Isn’t there someone we can follow? Isn’t there someone who will tell the truth?
The two questions are related. Jesus relates them. Pilate asks about kings, and Jesus answers about truth. You say that I am a king, says Jesus, but I came to testify to the truth.
Ah, says Pilate—in a line left out of the lectionary, but in the Gospel—Ah, Pilate says, but what is truth? Not true facts. Not statements about doctrine or belief. Only in the Gospel of John does Jesus speak so much about the truth. And the word he uses means reliability, steadfastness, trustworthiness. More like true blue. Or true friends. True grit. Something both immeasurable and yet undeniable.
To be true is to be in alignment with the world as God created it to be. Like a wheel being true. To be smooth and effortless. To travel an effortless path, where, as Isaiah has it, every mountain and hill is made low; the uneven ground level, and the rough places smooth.

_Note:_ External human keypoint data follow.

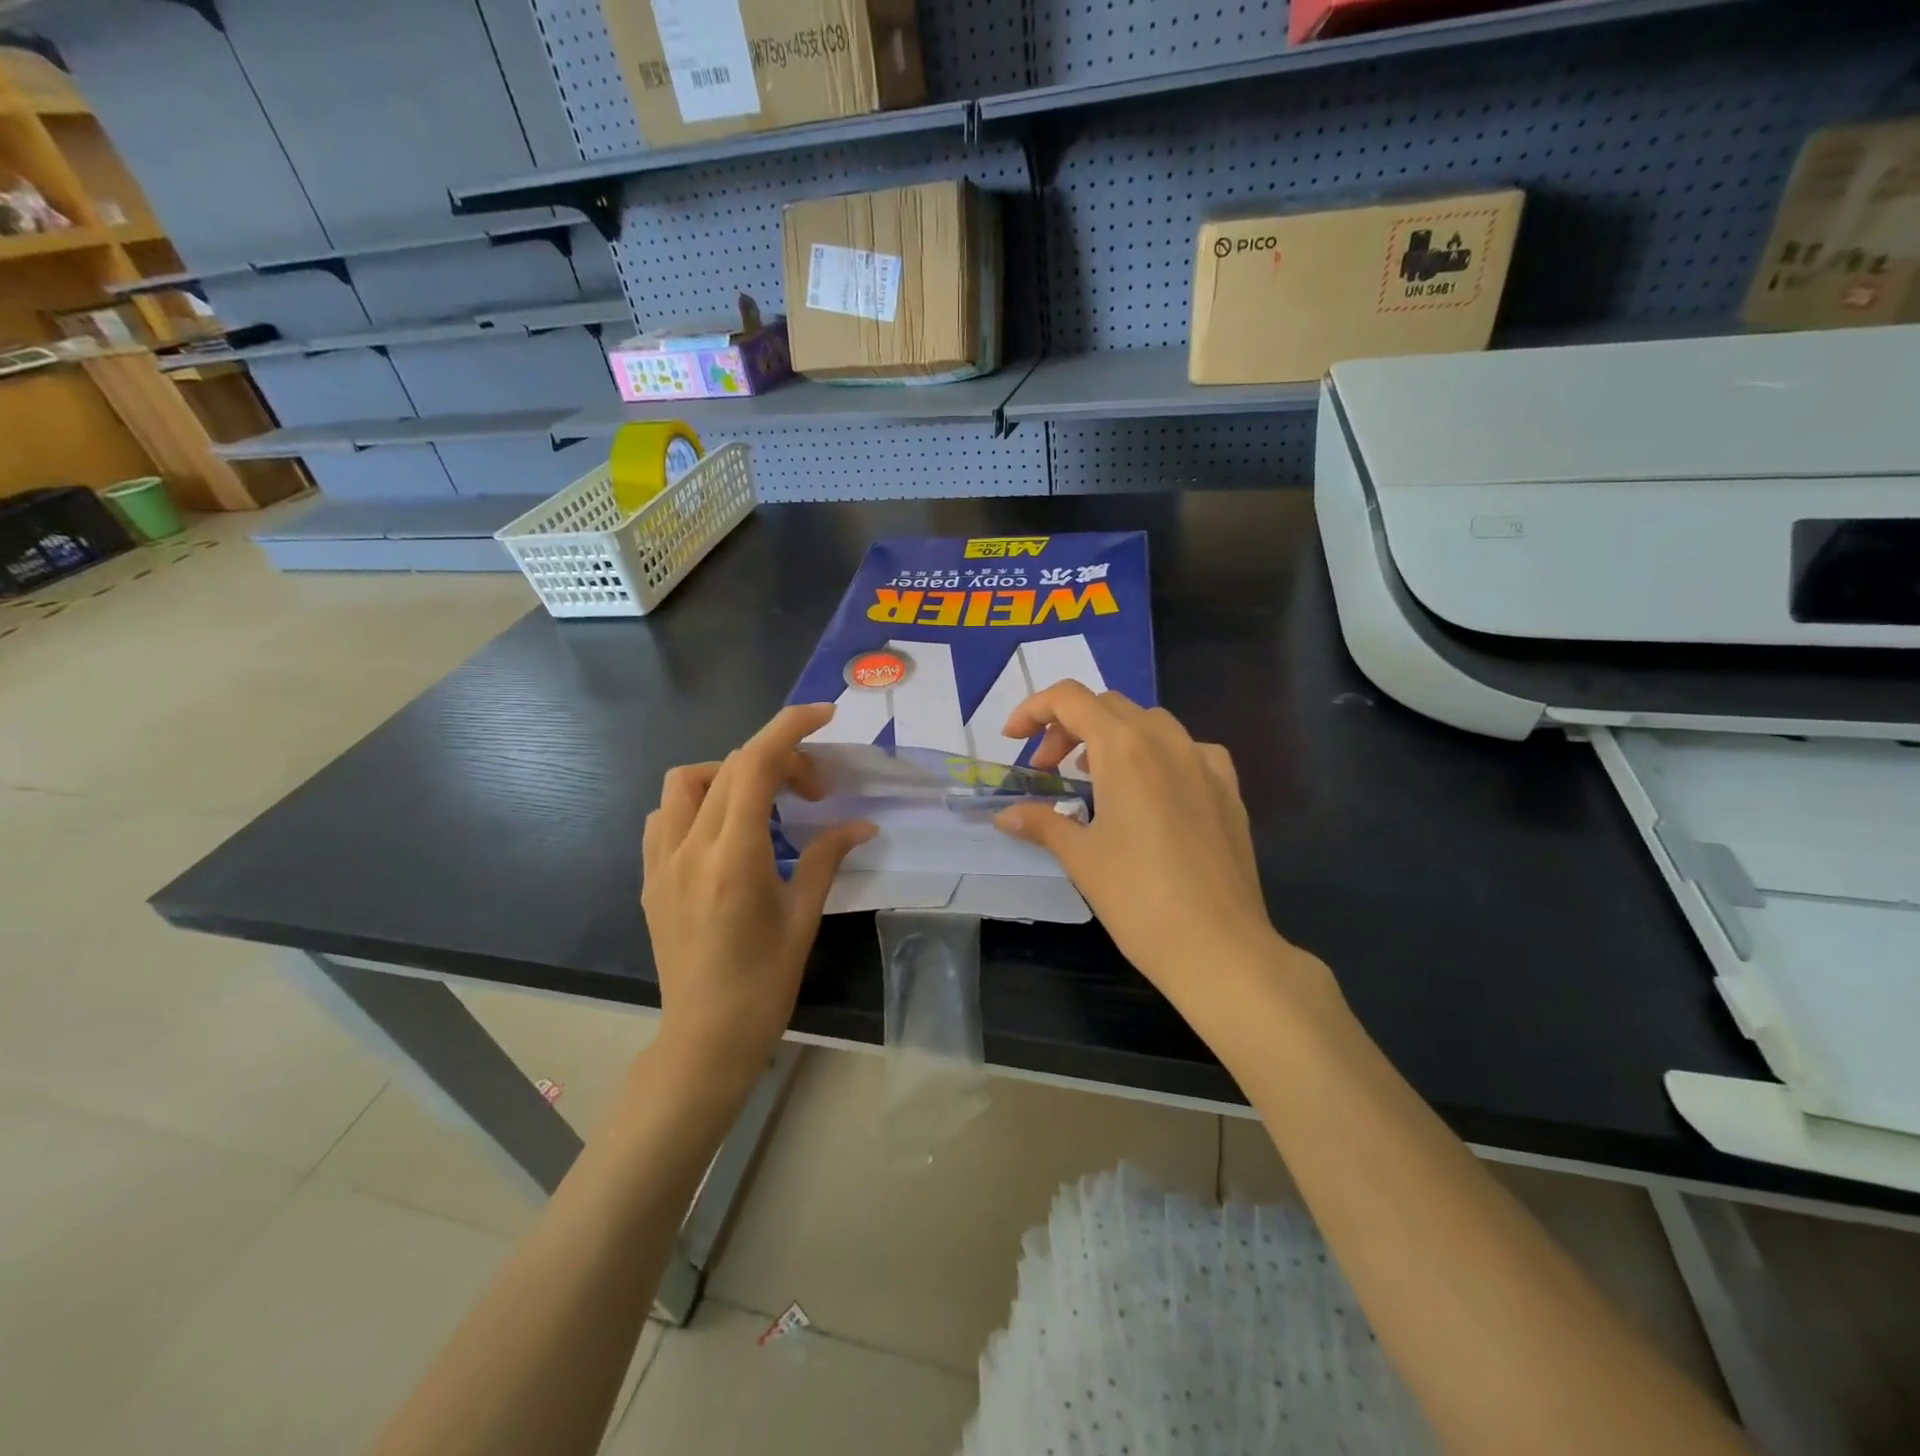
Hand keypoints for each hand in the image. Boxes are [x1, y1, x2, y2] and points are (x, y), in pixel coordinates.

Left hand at [641, 703, 874, 1088]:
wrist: (705, 1038)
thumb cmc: (764, 984)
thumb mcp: (804, 917)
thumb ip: (828, 858)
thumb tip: (861, 824)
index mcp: (734, 856)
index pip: (755, 764)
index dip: (789, 728)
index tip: (822, 716)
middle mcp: (690, 848)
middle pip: (728, 766)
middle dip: (777, 760)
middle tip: (812, 792)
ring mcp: (662, 863)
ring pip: (686, 783)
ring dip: (729, 775)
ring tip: (762, 805)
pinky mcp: (651, 879)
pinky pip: (665, 817)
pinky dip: (697, 803)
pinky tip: (724, 833)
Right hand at [993, 683, 1311, 1016]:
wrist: (1218, 946)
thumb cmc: (1138, 899)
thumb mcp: (1080, 857)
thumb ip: (1042, 823)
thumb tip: (1007, 815)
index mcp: (1124, 748)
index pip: (1070, 699)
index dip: (1034, 710)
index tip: (1013, 740)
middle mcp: (1167, 741)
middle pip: (1108, 706)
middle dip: (1068, 728)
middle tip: (1048, 770)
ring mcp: (1205, 761)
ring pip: (1150, 722)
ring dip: (1112, 736)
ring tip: (1095, 779)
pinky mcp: (1229, 788)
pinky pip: (1188, 749)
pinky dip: (1157, 754)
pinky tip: (1152, 791)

The enemy of truth is not falsehood, not error or mistake, but fantasy. Most of us live in a world that is at least a little fantastic. We think more of ourselves than we ought to—or we think less that we deserve. We imagine motives in others than do not exist. We have groundless fears and unhelpful hopes. We deny our own habits and obsessions, and we deny our own sorrow. If truth is a smooth path, fantasy is a rocky one. Acts that spring from fantasy destroy us and our world. It is too tiring and in the end too discouraging to have fantasy occupy us. You will be freed, as Jesus testifies earlier in John, if you know the truth.

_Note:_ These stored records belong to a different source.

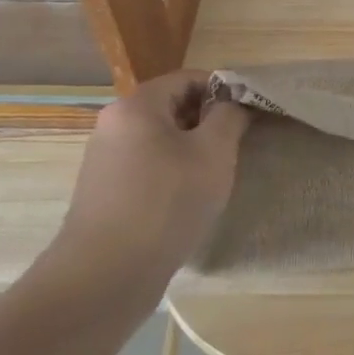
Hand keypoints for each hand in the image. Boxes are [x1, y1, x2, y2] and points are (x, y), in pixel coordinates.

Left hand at [55, 70, 249, 285]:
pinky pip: (146, 166)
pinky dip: (171, 173)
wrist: (105, 275)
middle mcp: (114, 124)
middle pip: (172, 106)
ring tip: (215, 177)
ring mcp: (104, 159)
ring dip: (191, 150)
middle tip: (236, 147)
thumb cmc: (167, 202)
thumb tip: (232, 104)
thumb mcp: (214, 153)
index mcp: (136, 105)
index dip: (224, 91)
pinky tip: (187, 201)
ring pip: (160, 139)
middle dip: (208, 122)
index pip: (188, 79)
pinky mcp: (104, 191)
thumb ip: (229, 117)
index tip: (249, 115)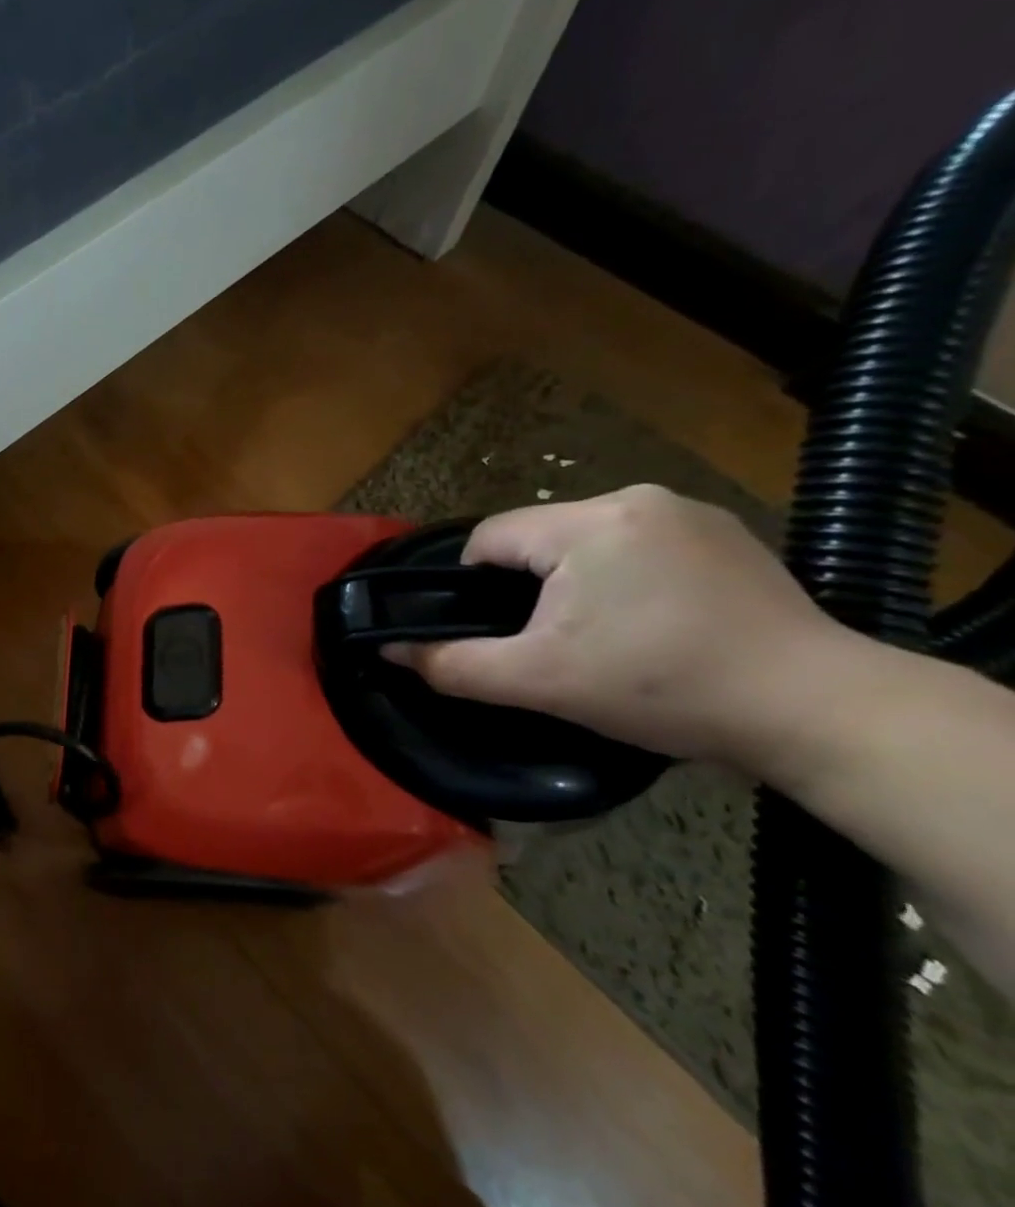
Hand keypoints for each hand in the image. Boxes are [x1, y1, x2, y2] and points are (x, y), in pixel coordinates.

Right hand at [384, 485, 851, 766]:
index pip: (490, 538)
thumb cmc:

For Christians, the truth has something to do with Jesus. Not about Jesus so much as through Jesus or from Jesus. To see the truth is to see as Jesus sees. To see through the lens of Jesus. Or to put it in a different way, to interpret the world as Jesus interprets it for us. We agree when we follow Jesus to let him explain things to us and to believe him when he does. When he talks about ethics or prayer or money or hypocrisy or corruption or compassion, we believe him. We say that Jesus sees the truth, or see things truly, or describes the world truthfully. We give Jesus the authority to tell us what to do because Jesus is the truth, in the way I’m talking about.
I’m convinced that of all the gifts Jesus had, it his ability to see and tell the truth that drew the band of disciples and the crowds of people to him. They could tell. People who convert to Christianity in an instant see the truth of Jesus immediately. Other people come to think so over time, through reading, conversation, prayer, and through confirming experience. We give Jesus sovereignty over us and are obedient to him, which is one way in which he is king. Follow me, he says. The kingdom of God is better called the reign of truth.

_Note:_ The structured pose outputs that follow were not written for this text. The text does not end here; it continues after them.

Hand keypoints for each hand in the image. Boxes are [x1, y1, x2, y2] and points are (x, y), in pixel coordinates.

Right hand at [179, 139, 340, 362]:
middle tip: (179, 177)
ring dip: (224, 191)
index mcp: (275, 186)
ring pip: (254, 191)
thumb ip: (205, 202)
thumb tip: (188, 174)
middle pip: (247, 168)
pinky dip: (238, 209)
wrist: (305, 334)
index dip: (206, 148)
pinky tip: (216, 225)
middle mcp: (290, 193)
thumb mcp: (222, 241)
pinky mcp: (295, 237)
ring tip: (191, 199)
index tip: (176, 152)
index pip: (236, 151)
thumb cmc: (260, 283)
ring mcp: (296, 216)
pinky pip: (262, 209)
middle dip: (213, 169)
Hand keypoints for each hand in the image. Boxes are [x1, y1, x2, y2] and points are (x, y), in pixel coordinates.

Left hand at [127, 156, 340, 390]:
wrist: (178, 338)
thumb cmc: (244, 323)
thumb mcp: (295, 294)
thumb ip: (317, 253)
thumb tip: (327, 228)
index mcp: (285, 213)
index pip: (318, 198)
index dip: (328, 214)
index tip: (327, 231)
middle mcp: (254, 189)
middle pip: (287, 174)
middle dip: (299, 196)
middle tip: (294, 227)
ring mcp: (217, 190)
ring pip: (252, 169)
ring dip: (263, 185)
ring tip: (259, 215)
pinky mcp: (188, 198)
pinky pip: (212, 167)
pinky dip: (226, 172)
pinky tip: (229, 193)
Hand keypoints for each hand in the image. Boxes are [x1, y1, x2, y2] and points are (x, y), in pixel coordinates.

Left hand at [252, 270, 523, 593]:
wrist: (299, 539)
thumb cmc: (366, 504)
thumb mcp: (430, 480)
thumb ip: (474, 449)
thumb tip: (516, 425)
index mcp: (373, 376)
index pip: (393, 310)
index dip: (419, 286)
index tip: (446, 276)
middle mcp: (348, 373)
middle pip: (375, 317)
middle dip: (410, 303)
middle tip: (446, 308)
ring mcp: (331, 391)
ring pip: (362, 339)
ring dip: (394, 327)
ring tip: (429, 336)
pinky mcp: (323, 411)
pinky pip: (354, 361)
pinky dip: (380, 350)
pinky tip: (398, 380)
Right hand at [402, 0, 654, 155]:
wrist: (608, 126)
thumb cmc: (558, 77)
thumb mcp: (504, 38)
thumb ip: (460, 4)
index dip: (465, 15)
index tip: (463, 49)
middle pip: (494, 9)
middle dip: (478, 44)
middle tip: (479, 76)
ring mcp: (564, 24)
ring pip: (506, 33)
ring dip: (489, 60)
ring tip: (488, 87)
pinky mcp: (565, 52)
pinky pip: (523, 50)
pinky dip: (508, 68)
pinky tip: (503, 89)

But we are obedient not because he is a tyrant, or because he is a better manager, or because he hangs around with people in high places, or because he is a great general for whom we would fight. All the kingly things. We do not give Jesus the kind of obedience we would give a boss (or king), but the kind of obedience that we would give a guide or mentor. Jesus has our focus. What does Jesus say? What does Jesus see? To where does Jesus lead us?
Everybody, from Pilate to Pius, wants Jesus to be king. Everybody but Jesus. People make out Jesus to be what they want him to be.
But Jesus does not command our attention like a king. He draws our attention like a lover. Present in our minds, as we walk, or shop, or eat, or work, or take a break. The one for whom we change our plans. The recipient of our vows. The one of whom we are mindful.
Jesus retells God’s lesson in Samuel as he talks to Pilate. Kings have armies and fight holy wars. If you want that, he says, if you want a king like everybody else, go find a king. But if you want to live a true life, follow me.